By VICTOR L. SIMPSON
The Associated Press
Wednesday, May 24, 2006; 3:08 PM

VATICAN CITY -- Pope Benedict XVI will be a man on a mission when he begins a visit to the Polish homeland of his predecessor Thursday, paying tribute to a pontiff so loved by his countrymen while pressing to keep the goals of his long papacy alive.

With stops at Pope John Paul II's birthplace and his Krakow Archdiocese where millions always turned out to greet Poland's favorite son, Benedict's four-day pilgrimage is a journey down memory lane.

Asking for prayers for his trip during his public audience Wednesday, Benedict turned to Polish pilgrims and proclaimed the motto of the trip, "Remain strong in the faith."

"For a people who feel orphaned by the death of John Paul, he will be welcomed warmly," said the Rev. Adam Boniecki, a Pole who worked for years with the late pontiff at the Vatican. "He is seen as a friend, collaborator and supporter of John Paul."

But there is another side for Benedict, pursuing some of John Paul's aims that were left incomplete upon his death last year. They include making predominantly Roman Catholic Poland an example for secular Europe, further pursuing Polish-German reconciliation from the wounds of World War II, and strengthening sometimes bumpy Catholic-Jewish relations.

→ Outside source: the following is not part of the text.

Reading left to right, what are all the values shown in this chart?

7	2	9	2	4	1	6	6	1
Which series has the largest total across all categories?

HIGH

In a particularly poignant moment, the visit will be capped by Benedict's stop Sunday at the Auschwitz-Birkanau death camp near Krakow, where Hitler's Nazi regime killed up to 1.5 million people, mostly Jews.

Organizers dropped initial plans for Benedict to ride through the Auschwitz gate under the infamous words "Arbeit Macht Frei" _ "Work Sets You Free" _ when it was recalled that Nazi soldiers drove through the gate while inmates walked. He will now arrive on foot.

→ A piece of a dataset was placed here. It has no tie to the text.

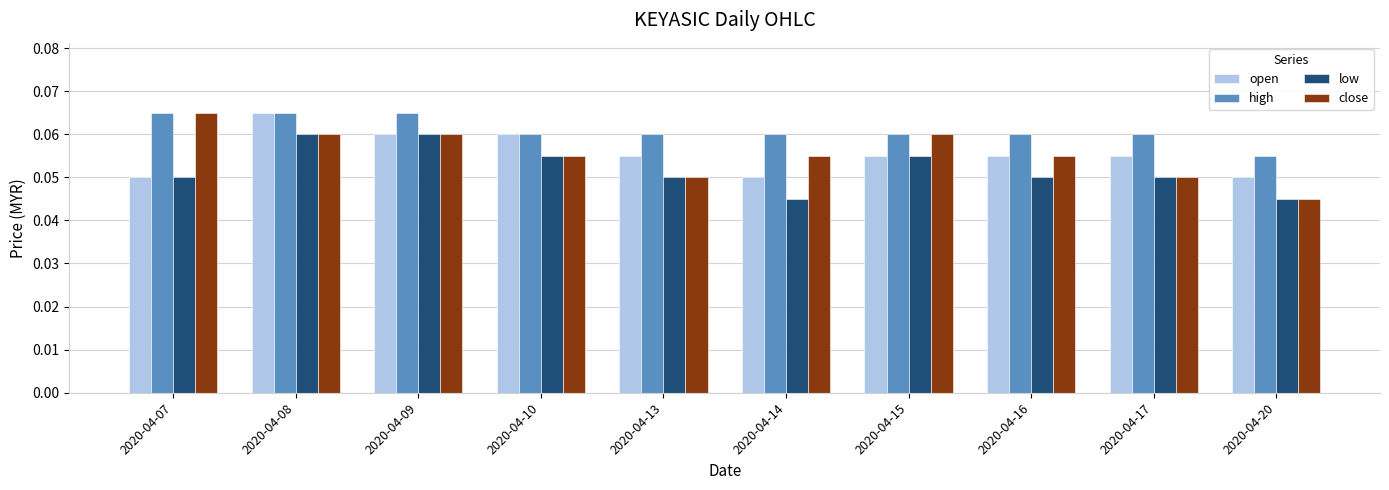

Is it true that open equals 0.0 at 2020-04-07?

False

John Paul stopped at Auschwitz during his first trip to Poland as pope in 1979, but a visit by the German pope carries further significance in efforts for closer Catholic-Jewish ties.

"I expect, like his predecessor, he will remind Christians of the unique debt that Christianity owes to its Jewish parent," George Weigel, an American biographer of John Paul, told The Associated Press.

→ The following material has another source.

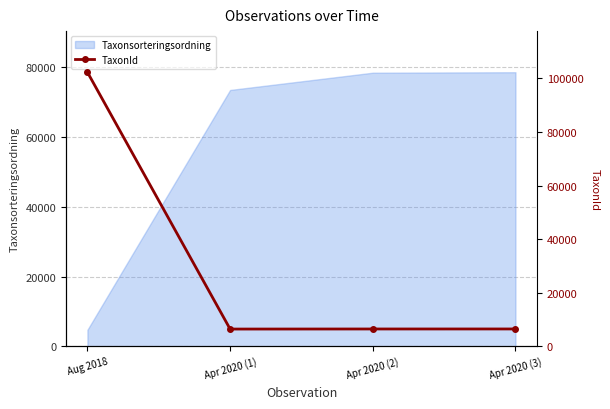

Between Apr 2020 (3) and Apr 2020 (2), which is larger?

Apr 2020 (3)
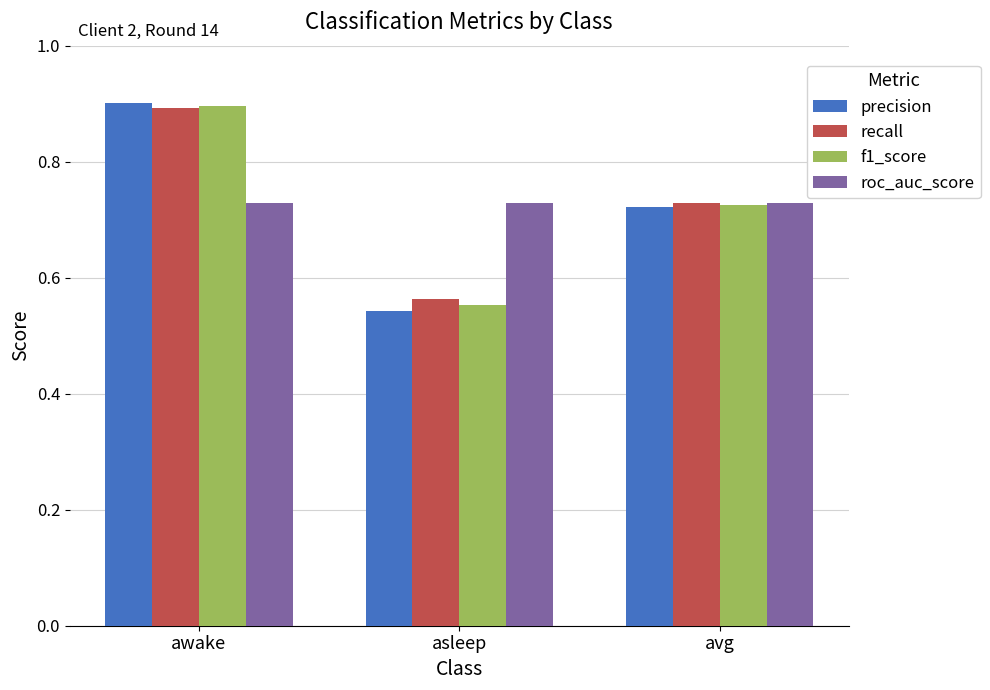

Where is f1_score nearest to the value 0?

asleep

In August, Benedict visited a synagogue in Cologne, Germany, that was destroyed by the Nazis. But his trip to a symbol of genocide is even more significant for a German who acknowledged serving in Hitler Youth as a teen and later deserted from the German army near the end of World War II.

Shortly after assuming the papacy last year, Benedict said he saw a "providential design" in the fact that a Polish pope was succeeded by a German one.

"Both popes in their youth _ both on different sides and in different situations _ were forced to experience the barbarity of the Second World War," Benedict said.

Polish and Vatican officials say Benedict plans to speak a few words in Polish or use Italian, but not make addresses in German, presumably to avoid offending elderly Poles who lived through the Nazi occupation.

Polish officials are so pleased with the visit they insist on calling it his "first foreign trip" since his pilgrimage to Cologne for the church's World Youth Day had long been planned by John Paul.

"Poland is his choice, the first trip he scheduled," the Polish ambassador to the Holy See, Hanna Suchocka, told a symposium on Polish-German reconciliation in Rome last week.

John Paul, who is credited with helping to bring down communism in Poland and across eastern Europe, had expressed disappointment the fledgling democracies were picking up the secular, consumeristic cultures of the West.

Weigel said the late pope was convinced Europe needed to rediscover its Christian roots.

"That was John Paul's conviction; that is Benedict's conviction, too. This I expect _ I hope _ that Pope Benedict will challenge Poland to be a leader in Europe's rediscovery of its unique civilizing accomplishment," Weigel wrote in a Polish newspaper last week.